-- Texte d'étude --
———

2. Contenu de formation dans le projet

2.1. Temps n°1 : la déclinaison et l’analyse de la fonction d’animateur

Afin de faire émerger la connaissance de cette fonction d’animateur de groupes d’APP, j’ai croisé, par le biais d’une revue de littérature, ce qui est énoncé par un certain nombre d’auteurs ayant publié autour de cette question et ce que j’ai pu mettre en lumière à travers ma propre pratique d’animateur de groupes d’APP en IFSI (Institut de Formation en Soins Infirmiers) et IFCS (Institut de Formation des Cadres de Santé) depuis 2007[7].

Il en ressort, pour cette fonction d’animateur, différentes questions.

  • La question du contexte d’intervention : l’animateur intervient généralement suite à une demande institutionnelle (centres de formation, lieux d’exercice professionnel), avec un appel d’offre plus ou moins explicite au sujet de la portée du dispositif d’APP et les attendus. L’animateur peut soit déjà travailler au sein de l’institution (par exemple : un cadre de santé formateur en IFSI qui anime un groupe d’étudiants en soins infirmiers appartenant au même centre de formation), soit être extérieur à cette dernière. Cela requiert une analyse préalable de la demande (voir Robo, 2017 et Thiébaud, 2017a) et une négociation sur les objectifs poursuivis, le rythme des séances d’analyse, le lieu, le cadre horaire, etc. Ainsi, l’animateur doit savoir développer la procédure de contractualisation et analyser une demande d’intervention institutionnelle en y répondant par un réel projet d’intervention. En plus de sa fonction d’animation d’un groupe, l’animateur peut devenir aussi un prestataire, porteur d’un projet/concepteur d’une offre singulière et adaptée à la spécificité de la demande. Par ailleurs, comme le mentionne Robo (2017), l’animateur va être confronté à la diversité dans la constitution des groupes. Robo en propose une typologie non exhaustive : groupe de participants volontaires, de non volontaires, groupe équipe, groupe dont les participants ne se connaissent pas, groupe néophyte en APP ou ayant déjà une expérience préalable, etc. Nous pourrions aussi y ajouter l’aspect de la possible co-animation des groupes d’APP[8].
  • La question du dispositif d’analyse et de son rattachement à des courants théoriques. De nombreux dispositifs d’APP existent, ce qui pose la question du lien entre la formation de l’animateur et le dispositif d’analyse investi par ce dernier. Je vais retenir comme dispositifs d’analyse de pratiques ceux qui s’inscrivent dans une filiation à la pratique réflexive à visée professionnalisante, en y associant le développement de capacités à analyser une pratique professionnelle, le tout en référence à une dynamique socio-constructiviste. Nous y retrouvons, très schématiquement, différents dispositifs (type GEASE[9], GFAPP[10], ARPPEGE[11], etc.) et un ensemble d’étapes, qui comportent : la proposition d’une pratique à exposer vécue par un étudiant et/ou professionnel en exercice, le choix par le groupe de l’une des pratiques proposées, sa mise en récit puis son questionnement par les pairs avec proposition d’hypothèses compréhensives. De cette filiation, nous retenons trois points significatifs : une démarche d’analyse visant pour les participants un processus de professionnalisation, une démarche objectivante et distanciée de la pratique et une analyse multidimensionnelle[12] et multiréférentielle.

———

-- Extrait de données --
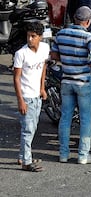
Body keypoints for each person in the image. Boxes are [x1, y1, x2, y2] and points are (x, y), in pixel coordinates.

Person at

———

Modifiez le passage du texte sur la fonction d'animateur qui commence par « Afin de faire » et se termine par « Santé) depuis 2007[7]. » en y remplaçant « revue de littérature » par « recension des écrits », puis recopiez-le en entier. Les lignes ont une autre provenance que le texte.

-- Production attendue --
Afin de faire émerger la connaissance de cette fonction d’animateur de groupes d’APP, j’ai croisé, par le biais d’une recension des écrits, ce qui est énoncé par un certain nombre d’auteurs ayant publié autour de cette question et ce que j’ai pu mettre en lumière à travers ma propre pratique d’animateur de groupes d’APP en IFSI (Institut de Formation en Soins Infirmiers) et IFCS (Institut de Formation des Cadres de Santé) depuis 2007[7].